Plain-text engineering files
━━━━━━━━━━━━━━━━━━━━━━━━━━━━━━

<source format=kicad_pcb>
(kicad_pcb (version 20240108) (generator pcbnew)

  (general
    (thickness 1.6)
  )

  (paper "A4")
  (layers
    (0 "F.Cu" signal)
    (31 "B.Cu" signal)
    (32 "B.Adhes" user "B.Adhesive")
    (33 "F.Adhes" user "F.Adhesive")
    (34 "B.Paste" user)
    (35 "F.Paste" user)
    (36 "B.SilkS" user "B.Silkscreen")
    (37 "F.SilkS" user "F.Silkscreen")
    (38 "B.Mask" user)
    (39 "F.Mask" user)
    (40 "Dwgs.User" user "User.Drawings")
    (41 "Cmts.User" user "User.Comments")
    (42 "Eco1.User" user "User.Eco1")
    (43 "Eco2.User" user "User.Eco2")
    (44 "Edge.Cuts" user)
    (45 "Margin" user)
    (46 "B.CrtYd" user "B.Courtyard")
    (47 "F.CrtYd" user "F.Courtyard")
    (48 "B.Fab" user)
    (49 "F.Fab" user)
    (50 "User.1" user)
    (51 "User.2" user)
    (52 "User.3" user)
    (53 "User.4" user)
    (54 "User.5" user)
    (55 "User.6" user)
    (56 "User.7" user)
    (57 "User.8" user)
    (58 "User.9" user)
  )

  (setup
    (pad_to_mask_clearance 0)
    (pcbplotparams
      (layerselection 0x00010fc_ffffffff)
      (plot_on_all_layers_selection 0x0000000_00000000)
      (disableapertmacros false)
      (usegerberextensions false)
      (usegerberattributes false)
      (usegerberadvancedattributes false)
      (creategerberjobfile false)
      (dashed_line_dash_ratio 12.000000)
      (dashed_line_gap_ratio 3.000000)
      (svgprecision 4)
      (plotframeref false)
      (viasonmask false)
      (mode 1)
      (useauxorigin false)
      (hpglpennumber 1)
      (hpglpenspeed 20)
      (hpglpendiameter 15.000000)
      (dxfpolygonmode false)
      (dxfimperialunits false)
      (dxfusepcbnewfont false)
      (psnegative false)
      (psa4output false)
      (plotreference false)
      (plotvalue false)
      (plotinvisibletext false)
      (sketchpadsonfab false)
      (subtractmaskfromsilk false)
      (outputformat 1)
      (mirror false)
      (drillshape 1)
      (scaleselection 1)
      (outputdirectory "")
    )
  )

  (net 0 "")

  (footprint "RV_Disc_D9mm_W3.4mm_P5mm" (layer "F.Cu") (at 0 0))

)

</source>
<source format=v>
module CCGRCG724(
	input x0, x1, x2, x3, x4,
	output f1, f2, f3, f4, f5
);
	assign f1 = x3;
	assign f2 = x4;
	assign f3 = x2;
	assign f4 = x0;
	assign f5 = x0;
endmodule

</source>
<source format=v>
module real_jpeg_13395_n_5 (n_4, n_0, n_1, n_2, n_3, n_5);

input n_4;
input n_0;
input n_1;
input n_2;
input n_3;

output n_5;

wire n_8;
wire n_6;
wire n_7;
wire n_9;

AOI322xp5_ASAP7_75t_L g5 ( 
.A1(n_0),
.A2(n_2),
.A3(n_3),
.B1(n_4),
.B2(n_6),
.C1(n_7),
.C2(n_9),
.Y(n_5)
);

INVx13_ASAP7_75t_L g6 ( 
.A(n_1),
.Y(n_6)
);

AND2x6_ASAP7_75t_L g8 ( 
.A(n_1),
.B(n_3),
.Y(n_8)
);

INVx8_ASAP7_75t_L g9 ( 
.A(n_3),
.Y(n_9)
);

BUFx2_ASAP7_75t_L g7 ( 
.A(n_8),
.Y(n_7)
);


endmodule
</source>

━━━━━━━━━━━━━━━━━━━━━━━━━━━━━━

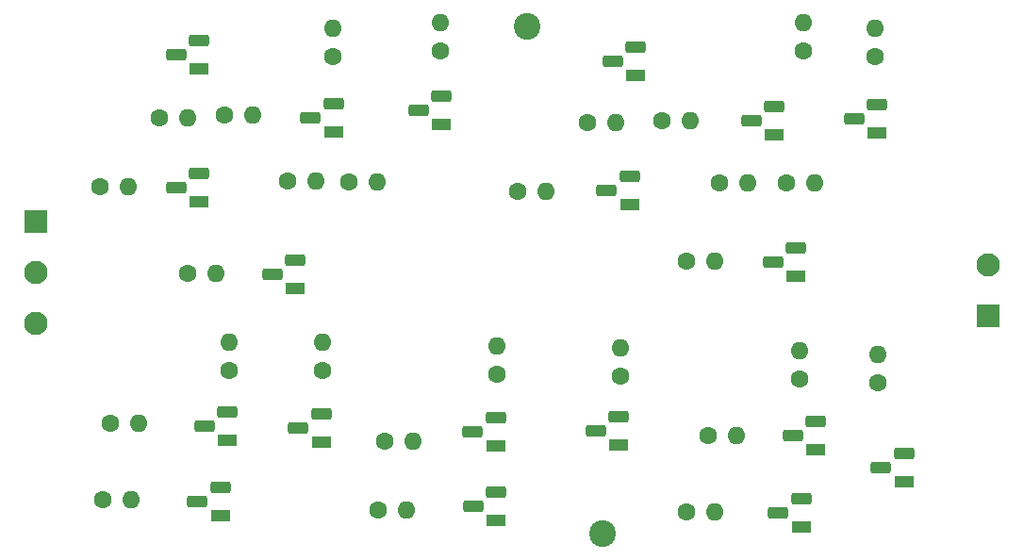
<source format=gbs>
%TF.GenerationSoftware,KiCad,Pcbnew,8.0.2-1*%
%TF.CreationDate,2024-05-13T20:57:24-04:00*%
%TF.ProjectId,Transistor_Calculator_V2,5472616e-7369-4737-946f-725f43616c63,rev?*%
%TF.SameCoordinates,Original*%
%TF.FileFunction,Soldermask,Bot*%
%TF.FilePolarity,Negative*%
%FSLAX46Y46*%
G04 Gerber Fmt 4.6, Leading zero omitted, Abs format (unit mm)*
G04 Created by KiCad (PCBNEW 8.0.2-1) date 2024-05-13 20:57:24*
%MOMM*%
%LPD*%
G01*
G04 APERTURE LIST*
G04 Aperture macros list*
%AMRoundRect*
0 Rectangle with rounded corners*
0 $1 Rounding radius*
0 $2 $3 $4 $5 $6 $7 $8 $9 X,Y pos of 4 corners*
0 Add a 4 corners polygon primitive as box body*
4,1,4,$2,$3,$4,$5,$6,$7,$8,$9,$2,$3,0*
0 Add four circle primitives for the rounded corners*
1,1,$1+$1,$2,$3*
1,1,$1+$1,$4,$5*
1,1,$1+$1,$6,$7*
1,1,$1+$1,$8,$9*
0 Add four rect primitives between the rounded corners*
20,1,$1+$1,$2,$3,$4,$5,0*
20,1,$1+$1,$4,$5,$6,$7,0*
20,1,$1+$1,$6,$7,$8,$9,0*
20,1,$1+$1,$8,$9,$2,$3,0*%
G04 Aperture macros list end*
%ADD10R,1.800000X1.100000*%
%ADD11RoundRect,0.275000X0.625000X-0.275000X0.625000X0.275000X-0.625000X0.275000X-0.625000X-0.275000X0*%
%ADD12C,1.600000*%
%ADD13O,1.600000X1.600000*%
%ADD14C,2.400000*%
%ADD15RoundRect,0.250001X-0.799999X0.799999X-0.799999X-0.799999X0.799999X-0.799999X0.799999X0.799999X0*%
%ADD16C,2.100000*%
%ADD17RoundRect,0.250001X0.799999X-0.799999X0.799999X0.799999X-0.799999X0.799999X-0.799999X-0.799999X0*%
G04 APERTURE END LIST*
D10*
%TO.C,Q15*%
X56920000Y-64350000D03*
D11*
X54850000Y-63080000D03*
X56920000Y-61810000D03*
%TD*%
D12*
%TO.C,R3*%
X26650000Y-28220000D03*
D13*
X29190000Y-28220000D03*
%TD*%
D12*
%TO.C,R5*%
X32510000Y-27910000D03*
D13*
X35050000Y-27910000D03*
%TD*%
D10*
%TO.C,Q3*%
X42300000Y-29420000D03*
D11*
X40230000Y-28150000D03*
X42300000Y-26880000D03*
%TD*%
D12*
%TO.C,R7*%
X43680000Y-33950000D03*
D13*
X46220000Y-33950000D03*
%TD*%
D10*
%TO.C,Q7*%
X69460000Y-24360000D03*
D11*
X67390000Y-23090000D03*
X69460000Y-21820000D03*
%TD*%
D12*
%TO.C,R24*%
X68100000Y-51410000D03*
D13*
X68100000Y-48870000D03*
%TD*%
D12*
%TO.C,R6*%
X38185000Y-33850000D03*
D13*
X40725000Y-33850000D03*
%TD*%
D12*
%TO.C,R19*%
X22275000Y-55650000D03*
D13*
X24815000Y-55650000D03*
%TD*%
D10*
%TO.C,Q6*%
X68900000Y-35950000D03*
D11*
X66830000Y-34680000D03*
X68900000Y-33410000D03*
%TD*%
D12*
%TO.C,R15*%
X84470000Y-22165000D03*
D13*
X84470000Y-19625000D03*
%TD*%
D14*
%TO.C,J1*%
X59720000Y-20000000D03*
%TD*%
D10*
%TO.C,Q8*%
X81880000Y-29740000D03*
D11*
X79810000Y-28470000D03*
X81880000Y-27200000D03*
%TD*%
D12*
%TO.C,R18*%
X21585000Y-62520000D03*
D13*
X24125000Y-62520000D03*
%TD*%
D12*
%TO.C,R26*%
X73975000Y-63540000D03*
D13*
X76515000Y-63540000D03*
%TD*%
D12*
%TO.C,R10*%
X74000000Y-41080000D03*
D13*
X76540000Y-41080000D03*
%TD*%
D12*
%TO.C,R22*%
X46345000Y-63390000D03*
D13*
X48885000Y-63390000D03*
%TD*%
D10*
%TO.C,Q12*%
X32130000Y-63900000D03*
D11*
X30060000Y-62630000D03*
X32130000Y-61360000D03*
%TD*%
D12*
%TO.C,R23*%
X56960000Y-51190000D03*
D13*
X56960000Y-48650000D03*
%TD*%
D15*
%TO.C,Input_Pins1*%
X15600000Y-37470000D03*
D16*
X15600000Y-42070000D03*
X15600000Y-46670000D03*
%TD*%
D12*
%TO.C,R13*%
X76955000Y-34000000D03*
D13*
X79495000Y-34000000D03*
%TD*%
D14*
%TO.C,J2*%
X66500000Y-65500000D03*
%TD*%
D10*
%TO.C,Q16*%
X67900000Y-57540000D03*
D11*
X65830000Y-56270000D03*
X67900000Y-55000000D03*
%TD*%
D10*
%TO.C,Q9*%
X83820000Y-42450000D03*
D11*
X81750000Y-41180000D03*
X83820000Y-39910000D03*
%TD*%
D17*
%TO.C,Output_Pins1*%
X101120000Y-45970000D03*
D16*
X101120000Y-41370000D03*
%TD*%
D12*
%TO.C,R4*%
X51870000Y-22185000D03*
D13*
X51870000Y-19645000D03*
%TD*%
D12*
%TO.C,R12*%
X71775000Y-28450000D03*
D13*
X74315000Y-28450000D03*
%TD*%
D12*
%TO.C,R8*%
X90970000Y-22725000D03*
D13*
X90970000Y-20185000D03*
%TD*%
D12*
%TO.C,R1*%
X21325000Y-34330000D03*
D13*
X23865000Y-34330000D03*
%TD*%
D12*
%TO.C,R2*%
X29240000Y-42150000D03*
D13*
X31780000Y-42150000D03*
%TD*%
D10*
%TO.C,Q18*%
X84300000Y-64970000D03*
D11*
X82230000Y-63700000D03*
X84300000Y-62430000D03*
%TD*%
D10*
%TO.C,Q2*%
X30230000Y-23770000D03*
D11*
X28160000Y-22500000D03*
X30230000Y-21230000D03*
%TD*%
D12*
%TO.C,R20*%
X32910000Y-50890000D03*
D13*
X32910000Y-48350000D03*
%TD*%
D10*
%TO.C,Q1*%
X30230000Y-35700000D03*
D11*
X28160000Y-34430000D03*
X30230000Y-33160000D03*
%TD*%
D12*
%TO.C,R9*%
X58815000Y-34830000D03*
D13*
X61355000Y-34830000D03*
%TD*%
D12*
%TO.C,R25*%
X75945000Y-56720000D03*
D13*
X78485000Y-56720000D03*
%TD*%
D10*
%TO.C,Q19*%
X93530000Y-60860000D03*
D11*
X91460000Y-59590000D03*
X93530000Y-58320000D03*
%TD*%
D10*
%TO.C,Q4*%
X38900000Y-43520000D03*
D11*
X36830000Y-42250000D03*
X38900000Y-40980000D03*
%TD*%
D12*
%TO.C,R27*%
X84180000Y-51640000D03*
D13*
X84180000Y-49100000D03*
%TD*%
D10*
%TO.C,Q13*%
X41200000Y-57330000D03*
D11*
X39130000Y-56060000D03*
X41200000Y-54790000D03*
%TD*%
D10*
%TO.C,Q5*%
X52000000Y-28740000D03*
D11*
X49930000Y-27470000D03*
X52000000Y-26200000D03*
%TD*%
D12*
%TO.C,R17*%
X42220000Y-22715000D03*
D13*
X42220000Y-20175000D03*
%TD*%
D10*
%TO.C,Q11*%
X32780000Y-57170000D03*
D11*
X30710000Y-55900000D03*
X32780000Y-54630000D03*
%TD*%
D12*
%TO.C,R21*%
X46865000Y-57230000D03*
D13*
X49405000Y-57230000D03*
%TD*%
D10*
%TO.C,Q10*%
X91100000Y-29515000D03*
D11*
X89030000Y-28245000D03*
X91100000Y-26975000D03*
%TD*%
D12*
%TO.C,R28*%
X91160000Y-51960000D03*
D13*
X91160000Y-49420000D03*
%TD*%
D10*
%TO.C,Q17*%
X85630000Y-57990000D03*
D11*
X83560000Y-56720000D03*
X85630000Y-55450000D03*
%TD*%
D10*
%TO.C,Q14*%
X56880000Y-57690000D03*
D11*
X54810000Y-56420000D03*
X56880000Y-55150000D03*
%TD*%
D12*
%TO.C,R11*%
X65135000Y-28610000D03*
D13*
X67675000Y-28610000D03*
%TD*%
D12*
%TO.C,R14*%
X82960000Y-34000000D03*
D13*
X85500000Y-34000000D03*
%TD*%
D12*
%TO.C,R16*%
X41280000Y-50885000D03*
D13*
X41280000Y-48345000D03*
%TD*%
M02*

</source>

━━━━━━━━━━━━━━━━━━━━━━━━━━━━━━

▶ WHAT THE TASK REQUIRES:
Filter the data for the string "rounded" and copy every line that has it.

▶ TASK RESPONSE:
0 Rectangle with rounded corners*
0 Add four circle primitives for the rounded corners*
0 Add four rect primitives between the rounded corners*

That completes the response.